Elsevier unpopularity deepens

Publishing giant Elsevier’s recently announced plan to “unleash the power of academic sharing” has been greeted with derision by a global alliance of library and research organizations.

According to the group, Elsevier’s newly-adopted sharing and hosting policy won’t make sharing journal articles “simple and seamless” but in fact promote the opposite.

The coalition, lead by the Confederation of Open Access Repositories and the Scholarly Publishing and Academic Resources Coalition, claims Elsevier is creating a significant obstacle to the dissemination and use of research knowledge.

Particular points of concern are the policy’s retroactive imposition of lengthy embargo periods and onerous use covenants on academic articles. The restrictions are anticipated to make it more difficult for researchers to comply with open-access policies being implemented by public research funding agencies. Open access refers to systems that make scholarly work freely available on the public internet for any person to read, download, copy, distribute, print, search, index or link to the full texts of articles, or use them for any other lawful purpose.

[COLLECTED DATA]:
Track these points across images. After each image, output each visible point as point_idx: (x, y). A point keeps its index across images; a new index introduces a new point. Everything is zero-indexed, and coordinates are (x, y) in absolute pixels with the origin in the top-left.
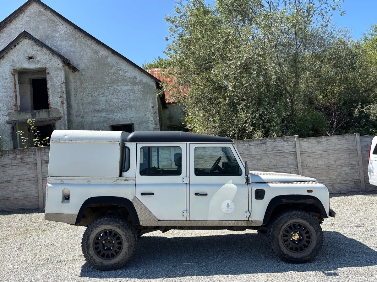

[TASK SET]:
[a] According to the article on Elsevier's sharing policy, which two organizations lead the coalition?
[b] Decide whether each statement agrees with the article on Elsevier's sharing policy, and quote the words that settle it: (i) The library and research alliance welcomed Elsevier's plan. (ii) The policy imposes lengthy embargo periods retroactively. (iii) Public research funding agencies are implementing open-access policies.
[c] Write the next part of the article on Elsevier's sharing policy, picking up after its final sentence.
The material plays no part in this work.

[ANSWERS BY ITEM NUMBER]:
[a] The Confederation of Open Access Repositories and the Scholarly Publishing and Academic Resources Coalition lead the coalition.

[b]
(i) No: "has been greeted with derision by a global alliance of library and research organizations"
(ii) Yes: "the policy’s retroactive imposition of lengthy embargo periods"
(iii) Yes: "open-access policies being implemented by public research funding agencies"

[c]
CAUT executive director David Robinson identifies the challenge open access is presenting to publishing corporations as the source of Elsevier’s action.

“Private journal publishers have a brilliant business model,” Robinson said. “Academics produce, at great public expense, creative works that they donate to private companies, which sell them back to the public at great cost. Of course they want to preserve such a sweet deal.”